*** The input Section Begins ***

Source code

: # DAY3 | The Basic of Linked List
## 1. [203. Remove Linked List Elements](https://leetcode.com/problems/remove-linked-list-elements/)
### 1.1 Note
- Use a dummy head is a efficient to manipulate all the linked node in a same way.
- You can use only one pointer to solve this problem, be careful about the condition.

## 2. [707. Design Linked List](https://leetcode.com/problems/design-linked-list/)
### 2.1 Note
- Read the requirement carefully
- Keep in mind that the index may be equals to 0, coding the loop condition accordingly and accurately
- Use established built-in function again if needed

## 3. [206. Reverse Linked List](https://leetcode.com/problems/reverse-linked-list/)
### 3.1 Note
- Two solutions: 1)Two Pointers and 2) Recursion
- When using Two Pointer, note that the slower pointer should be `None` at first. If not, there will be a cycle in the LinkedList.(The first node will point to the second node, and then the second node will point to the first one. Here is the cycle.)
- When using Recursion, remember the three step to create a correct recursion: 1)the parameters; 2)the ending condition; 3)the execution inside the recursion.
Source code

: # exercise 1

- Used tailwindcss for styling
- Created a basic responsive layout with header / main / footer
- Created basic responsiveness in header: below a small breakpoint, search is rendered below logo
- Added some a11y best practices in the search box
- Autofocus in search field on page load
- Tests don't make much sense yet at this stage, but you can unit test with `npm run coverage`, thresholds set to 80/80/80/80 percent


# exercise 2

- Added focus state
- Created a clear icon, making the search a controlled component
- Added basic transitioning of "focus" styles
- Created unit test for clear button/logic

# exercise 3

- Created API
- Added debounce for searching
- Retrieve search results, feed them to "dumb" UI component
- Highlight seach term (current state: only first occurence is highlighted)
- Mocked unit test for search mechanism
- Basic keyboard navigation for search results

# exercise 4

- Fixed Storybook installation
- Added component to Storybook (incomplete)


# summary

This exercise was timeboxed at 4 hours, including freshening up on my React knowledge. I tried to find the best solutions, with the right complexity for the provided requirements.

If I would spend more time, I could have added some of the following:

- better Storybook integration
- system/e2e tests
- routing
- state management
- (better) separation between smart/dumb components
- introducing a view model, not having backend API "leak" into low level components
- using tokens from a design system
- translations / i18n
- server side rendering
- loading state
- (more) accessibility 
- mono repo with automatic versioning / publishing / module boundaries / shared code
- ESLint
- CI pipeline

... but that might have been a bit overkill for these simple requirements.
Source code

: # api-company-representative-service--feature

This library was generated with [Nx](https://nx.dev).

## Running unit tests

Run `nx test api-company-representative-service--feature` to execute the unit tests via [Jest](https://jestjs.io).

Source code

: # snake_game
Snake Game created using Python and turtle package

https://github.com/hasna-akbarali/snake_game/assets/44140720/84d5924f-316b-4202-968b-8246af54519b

*** The input Section Ends ***

> [What to produce] Every line of the data must appear again in the answer, exactly as written.

> [Written solution]
Source code

: # DAY3 | The Basic of Linked List
## 1. [203. Remove Linked List Elements](https://leetcode.com/problems/remove-linked-list-elements/)
### 1.1 Note
- Use a dummy head is a efficient to manipulate all the linked node in a same way.
- You can use only one pointer to solve this problem, be careful about the condition.

## 2. [707. Design Linked List](https://leetcode.com/problems/design-linked-list/)
### 2.1 Note
- Read the requirement carefully
- Keep in mind that the index may be equals to 0, coding the loop condition accordingly and accurately
- Use established built-in function again if needed

## 3. [206. Reverse Linked List](https://leetcode.com/problems/reverse-linked-list/)
### 3.1 Note
- Two solutions: 1)Two Pointers and 2) Recursion
- When using Two Pointer, note that the slower pointer should be `None` at first. If not, there will be a cycle in the LinkedList.(The first node will point to the second node, and then the second node will point to the first one. Here is the cycle.)
- When using Recursion, remember the three step to create a correct recursion: 1)the parameters; 2)the ending condition; 3)the execution inside the recursion.
Source code

: # exercise 1

- Used tailwindcss for styling
- Created a basic responsive layout with header / main / footer
- Created basic responsiveness in header: below a small breakpoint, search is rendered below logo
- Added some a11y best practices in the search box
- Autofocus in search field on page load
- Tests don't make much sense yet at this stage, but you can unit test with `npm run coverage`, thresholds set to 80/80/80/80 percent


# exercise 2

- Added focus state
- Created a clear icon, making the search a controlled component
- Added basic transitioning of "focus" styles
- Created unit test for clear button/logic

# exercise 3

- Created API
- Added debounce for searching
- Retrieve search results, feed them to "dumb" UI component
- Highlight seach term (current state: only first occurence is highlighted)
- Mocked unit test for search mechanism
- Basic keyboard navigation for search results

# exercise 4

- Fixed Storybook installation
- Added component to Storybook (incomplete)


# summary

This exercise was timeboxed at 4 hours, including freshening up on my React knowledge. I tried to find the best solutions, with the right complexity for the provided requirements.

If I would spend more time, I could have added some of the following:

- better Storybook integration
- system/e2e tests
- routing
- state management
- (better) separation between smart/dumb components
- introducing a view model, not having backend API "leak" into low level components
- using tokens from a design system
- translations / i18n
- server side rendering
- loading state
- (more) accessibility 
- mono repo with automatic versioning / publishing / module boundaries / shared code
- ESLint
- CI pipeline

... but that might have been a bit overkill for these simple requirements.
Source code

: # api-company-representative-service--feature

This library was generated with [Nx](https://nx.dev).

## Running unit tests

Run `nx test api-company-representative-service--feature` to execute the unit tests via [Jest](https://jestjs.io).

Source code

: # snake_game
Snake Game created using Python and turtle package

https://github.com/hasna-akbarali/snake_game/assets/44140720/84d5924f-316b-4202-968b-8246af54519b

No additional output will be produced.